Abstract
Since 2010, there has been a sharp decline in the use of metal-on-metal joint replacement devices due to adverse responses associated with the release of metal wear particles and ions in patients. Surface engineered coatings offer an innovative solution to this problem by covering metal implant surfaces with biocompatible and wear resistant materials. The present study tests the hypothesis whether surface engineered coatings can reduce the overall biological impact of a device by investigating recently introduced silicon nitride coatings for joint replacements. Biological responses of peripheral blood mononuclear cells (PBMNCs) to Si3N4 model particles, SiNx coating wear particles and CoCr wear particles were evaluated by testing cytotoxicity, inflammatory cytokine release, oxidative stress and genotoxicity.
Clinically relevant wear particles were generated from SiNx-on-SiNx and CoCr-on-CoCr bearing combinations using a multidirectional pin-on-plate tribometer. All particles were heat treated at 180°C for 4 h to destroy endotoxin contamination. Whole peripheral blood was collected from healthy donors (ethics approval BIOSCI 10–108, University of Leeds). The PBMNCs were isolated using Lymphoprep (Stemcell) and incubated with particles at various volumetric concentrations (0.5 to 100 µm3 particles/cell) for 24 h in 5% (v/v) CO2 at 37°C. After incubation, cell viability was measured using the ATPlite assay (Perkin Elmer); TNF-alpha release was measured by ELISA (Invitrogen); oxidative stress was measured using H2DCFDA (Abcam); and DNA damage was measured by comet assay (Tevigen). The results were expressed as mean ± 95% confidence limits and the data was analysed using one-way ANOVA and Tukey-Kramer post-hoc analysis.

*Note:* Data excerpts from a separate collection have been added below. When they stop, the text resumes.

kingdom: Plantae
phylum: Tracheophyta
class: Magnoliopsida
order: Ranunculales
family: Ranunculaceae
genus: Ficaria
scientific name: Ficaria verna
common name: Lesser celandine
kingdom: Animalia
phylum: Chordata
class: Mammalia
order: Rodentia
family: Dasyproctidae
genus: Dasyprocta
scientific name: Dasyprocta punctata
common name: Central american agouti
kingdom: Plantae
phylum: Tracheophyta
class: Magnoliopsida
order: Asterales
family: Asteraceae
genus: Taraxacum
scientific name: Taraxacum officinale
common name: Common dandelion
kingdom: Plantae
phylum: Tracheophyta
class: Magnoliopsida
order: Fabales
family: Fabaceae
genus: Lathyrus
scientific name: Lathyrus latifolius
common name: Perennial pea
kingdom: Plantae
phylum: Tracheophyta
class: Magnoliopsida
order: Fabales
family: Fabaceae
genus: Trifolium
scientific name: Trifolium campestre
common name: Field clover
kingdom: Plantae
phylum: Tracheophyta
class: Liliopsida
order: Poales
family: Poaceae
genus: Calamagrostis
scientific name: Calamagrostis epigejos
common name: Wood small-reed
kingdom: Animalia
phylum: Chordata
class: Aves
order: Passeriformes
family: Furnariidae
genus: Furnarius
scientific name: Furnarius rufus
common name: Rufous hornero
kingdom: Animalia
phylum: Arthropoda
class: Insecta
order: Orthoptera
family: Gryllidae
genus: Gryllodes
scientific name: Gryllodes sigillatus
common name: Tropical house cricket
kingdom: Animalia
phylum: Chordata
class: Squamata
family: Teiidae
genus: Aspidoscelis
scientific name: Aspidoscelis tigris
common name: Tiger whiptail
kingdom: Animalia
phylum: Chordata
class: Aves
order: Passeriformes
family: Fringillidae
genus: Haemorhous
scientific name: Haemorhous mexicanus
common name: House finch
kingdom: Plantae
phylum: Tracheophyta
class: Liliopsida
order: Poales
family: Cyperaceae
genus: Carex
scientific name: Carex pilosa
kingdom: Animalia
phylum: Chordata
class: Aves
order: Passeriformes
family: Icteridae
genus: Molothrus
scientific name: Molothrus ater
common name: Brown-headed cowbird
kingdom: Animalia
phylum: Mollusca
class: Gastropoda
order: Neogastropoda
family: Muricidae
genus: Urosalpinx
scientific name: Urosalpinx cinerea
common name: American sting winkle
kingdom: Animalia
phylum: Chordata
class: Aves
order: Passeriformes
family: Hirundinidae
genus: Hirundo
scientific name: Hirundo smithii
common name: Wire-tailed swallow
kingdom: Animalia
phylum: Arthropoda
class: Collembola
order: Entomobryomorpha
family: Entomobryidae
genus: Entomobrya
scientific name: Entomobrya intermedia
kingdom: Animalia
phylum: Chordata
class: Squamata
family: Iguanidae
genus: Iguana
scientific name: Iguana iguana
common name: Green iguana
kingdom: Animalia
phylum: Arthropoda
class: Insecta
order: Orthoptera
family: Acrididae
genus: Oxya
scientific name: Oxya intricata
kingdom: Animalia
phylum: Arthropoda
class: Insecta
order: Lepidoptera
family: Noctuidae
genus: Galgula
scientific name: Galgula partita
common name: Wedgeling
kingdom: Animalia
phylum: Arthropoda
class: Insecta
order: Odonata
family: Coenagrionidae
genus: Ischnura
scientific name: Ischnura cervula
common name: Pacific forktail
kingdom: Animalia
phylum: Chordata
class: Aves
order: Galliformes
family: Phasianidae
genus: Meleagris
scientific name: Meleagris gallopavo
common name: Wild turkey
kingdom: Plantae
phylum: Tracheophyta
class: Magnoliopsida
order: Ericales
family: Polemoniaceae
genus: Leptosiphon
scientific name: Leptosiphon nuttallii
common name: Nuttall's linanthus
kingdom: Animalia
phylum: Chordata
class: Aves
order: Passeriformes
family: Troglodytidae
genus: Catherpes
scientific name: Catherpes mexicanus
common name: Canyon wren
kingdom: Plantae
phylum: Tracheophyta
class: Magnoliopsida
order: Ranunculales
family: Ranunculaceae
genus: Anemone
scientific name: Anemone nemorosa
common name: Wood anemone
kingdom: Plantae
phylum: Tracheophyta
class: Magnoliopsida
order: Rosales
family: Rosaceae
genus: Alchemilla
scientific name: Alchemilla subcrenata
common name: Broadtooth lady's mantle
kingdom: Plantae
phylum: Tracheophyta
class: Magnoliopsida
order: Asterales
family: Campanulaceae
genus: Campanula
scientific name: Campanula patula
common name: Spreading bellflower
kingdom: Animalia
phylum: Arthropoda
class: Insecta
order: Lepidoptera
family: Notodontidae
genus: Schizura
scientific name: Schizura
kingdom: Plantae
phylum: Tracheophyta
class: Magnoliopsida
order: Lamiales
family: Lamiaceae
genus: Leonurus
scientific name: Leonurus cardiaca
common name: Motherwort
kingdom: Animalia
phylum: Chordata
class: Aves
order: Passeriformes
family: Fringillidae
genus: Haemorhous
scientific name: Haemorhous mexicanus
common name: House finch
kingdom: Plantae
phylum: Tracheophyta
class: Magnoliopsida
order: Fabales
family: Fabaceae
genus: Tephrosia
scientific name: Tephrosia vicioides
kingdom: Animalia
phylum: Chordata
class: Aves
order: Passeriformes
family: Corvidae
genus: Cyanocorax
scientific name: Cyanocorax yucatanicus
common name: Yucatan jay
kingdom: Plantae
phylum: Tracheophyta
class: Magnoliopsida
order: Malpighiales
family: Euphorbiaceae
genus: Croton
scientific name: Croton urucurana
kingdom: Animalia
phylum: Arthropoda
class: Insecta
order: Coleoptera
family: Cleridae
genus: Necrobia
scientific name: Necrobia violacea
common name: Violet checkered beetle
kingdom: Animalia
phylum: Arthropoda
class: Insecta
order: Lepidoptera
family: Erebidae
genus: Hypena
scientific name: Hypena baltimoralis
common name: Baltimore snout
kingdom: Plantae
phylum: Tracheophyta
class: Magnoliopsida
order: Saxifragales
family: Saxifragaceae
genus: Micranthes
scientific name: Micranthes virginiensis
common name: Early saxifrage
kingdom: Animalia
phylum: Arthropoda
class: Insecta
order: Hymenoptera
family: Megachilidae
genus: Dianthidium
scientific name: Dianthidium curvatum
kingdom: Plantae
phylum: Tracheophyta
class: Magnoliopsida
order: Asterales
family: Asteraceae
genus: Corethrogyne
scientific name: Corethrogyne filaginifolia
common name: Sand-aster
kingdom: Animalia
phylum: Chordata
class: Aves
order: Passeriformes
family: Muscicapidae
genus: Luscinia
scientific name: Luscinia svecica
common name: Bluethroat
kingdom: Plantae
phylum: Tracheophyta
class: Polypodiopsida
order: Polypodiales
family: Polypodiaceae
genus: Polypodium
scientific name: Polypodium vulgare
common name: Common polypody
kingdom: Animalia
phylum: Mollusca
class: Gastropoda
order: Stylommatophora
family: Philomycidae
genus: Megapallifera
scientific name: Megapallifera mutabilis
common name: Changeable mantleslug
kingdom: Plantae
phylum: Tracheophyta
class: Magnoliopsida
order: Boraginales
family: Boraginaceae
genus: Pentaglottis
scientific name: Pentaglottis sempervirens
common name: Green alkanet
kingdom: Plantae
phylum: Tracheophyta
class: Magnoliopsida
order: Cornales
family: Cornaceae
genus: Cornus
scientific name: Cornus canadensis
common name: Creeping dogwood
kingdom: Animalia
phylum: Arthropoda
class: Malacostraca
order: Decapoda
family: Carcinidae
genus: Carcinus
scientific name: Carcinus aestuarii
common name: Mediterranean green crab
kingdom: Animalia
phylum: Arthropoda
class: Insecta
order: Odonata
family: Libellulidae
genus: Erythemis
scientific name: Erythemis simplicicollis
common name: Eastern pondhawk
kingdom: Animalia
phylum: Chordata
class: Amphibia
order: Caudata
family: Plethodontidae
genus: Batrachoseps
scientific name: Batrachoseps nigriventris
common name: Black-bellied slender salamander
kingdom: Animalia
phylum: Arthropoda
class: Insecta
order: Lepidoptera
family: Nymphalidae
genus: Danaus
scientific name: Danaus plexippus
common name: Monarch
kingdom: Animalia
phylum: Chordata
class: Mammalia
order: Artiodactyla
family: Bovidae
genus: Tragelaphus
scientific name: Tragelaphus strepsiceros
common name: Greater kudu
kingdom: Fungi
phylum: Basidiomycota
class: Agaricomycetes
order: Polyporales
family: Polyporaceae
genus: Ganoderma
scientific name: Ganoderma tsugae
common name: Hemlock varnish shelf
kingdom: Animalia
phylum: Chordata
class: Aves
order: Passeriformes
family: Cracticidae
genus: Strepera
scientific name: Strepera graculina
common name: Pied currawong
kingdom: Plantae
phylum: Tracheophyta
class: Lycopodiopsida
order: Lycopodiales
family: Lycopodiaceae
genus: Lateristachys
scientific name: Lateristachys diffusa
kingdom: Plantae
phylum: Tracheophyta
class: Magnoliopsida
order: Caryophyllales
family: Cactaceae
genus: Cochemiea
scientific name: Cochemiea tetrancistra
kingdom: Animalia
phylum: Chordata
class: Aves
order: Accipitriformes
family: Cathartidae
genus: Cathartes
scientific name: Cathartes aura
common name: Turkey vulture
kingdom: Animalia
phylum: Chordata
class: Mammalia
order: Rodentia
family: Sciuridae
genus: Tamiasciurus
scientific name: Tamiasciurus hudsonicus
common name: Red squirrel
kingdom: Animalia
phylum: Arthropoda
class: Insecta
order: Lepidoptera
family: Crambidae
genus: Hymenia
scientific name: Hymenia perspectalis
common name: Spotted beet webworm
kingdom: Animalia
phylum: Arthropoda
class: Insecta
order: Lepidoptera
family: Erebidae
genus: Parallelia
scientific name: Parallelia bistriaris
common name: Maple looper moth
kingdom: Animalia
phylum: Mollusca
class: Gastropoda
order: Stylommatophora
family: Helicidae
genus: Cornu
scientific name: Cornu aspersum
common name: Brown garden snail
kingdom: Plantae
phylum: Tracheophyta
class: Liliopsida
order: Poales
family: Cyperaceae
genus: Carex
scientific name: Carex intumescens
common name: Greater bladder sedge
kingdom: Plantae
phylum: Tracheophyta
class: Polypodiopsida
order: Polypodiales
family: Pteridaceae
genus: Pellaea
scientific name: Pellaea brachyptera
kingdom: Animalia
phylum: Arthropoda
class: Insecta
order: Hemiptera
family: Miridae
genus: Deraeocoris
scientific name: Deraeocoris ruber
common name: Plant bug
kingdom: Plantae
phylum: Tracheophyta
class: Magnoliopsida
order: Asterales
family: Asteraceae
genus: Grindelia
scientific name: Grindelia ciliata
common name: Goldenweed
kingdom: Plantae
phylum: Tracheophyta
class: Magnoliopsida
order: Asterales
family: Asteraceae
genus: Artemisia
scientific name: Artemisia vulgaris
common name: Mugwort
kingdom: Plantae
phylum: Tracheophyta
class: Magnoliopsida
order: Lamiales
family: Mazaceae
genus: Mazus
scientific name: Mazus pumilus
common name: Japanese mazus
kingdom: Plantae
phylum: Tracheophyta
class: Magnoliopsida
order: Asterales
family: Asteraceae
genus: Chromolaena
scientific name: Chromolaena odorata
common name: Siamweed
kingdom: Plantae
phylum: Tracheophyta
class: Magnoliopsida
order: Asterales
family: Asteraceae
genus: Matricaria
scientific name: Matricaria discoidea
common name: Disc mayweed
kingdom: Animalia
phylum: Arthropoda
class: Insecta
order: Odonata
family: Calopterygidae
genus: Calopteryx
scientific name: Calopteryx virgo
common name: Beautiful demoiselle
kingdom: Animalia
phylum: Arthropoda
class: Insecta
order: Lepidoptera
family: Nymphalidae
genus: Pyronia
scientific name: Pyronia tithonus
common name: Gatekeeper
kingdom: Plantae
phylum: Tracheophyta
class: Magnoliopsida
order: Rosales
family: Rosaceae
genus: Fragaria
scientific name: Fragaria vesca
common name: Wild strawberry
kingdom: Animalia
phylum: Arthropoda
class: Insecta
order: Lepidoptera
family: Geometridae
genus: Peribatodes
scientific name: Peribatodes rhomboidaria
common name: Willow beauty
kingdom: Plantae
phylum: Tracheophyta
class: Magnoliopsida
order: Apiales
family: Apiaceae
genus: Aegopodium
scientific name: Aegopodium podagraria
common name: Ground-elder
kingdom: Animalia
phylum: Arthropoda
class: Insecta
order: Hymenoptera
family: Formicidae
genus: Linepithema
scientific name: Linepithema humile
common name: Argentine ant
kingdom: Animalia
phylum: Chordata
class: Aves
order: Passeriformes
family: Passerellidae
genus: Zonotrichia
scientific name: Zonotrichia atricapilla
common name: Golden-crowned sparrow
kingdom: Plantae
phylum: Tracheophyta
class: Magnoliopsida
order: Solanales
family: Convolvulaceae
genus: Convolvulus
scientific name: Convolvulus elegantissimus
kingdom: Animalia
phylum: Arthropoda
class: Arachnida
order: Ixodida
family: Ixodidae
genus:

No evidence of cytotoxicity, oxidative stress, TNF-alpha release, or DNA damage was observed for the silicon nitride particles at any of the doses. However, CoCr wear particles caused cytotoxicity, oxidative stress, TNF-alpha release and DNA damage in PBMNCs at high doses (50 µm3 particles per cell). This study has demonstrated the in-vitro biocompatibility of SiNx coatings with primary human monocytic cells. Therefore, surface engineered coatings have potential to significantly reduce the biological impact of metal components in future orthopaedic devices.